### Problem to solve
Could you print only the lines from the one containing "line: (370, 194)" through the end of the listing below, unchanged?

### The records
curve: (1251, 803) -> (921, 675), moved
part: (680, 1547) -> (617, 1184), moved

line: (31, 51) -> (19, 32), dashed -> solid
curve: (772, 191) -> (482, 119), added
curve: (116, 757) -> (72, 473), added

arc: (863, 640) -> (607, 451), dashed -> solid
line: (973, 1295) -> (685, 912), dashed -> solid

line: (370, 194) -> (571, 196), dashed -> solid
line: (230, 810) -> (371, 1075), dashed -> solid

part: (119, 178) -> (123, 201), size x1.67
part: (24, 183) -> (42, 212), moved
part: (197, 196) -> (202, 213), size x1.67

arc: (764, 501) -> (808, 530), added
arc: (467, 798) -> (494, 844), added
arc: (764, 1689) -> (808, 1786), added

### Answer to this task
line: (370, 194) -> (571, 196), dashed -> solid
line: (230, 810) -> (371, 1075), dashed -> solid

part: (119, 178) -> (123, 201), size x1.67
part: (24, 183) -> (42, 212), moved
part: (197, 196) -> (202, 213), size x1.67

arc: (764, 501) -> (808, 530), added
arc: (467, 798) -> (494, 844), added
arc: (764, 1689) -> (808, 1786), added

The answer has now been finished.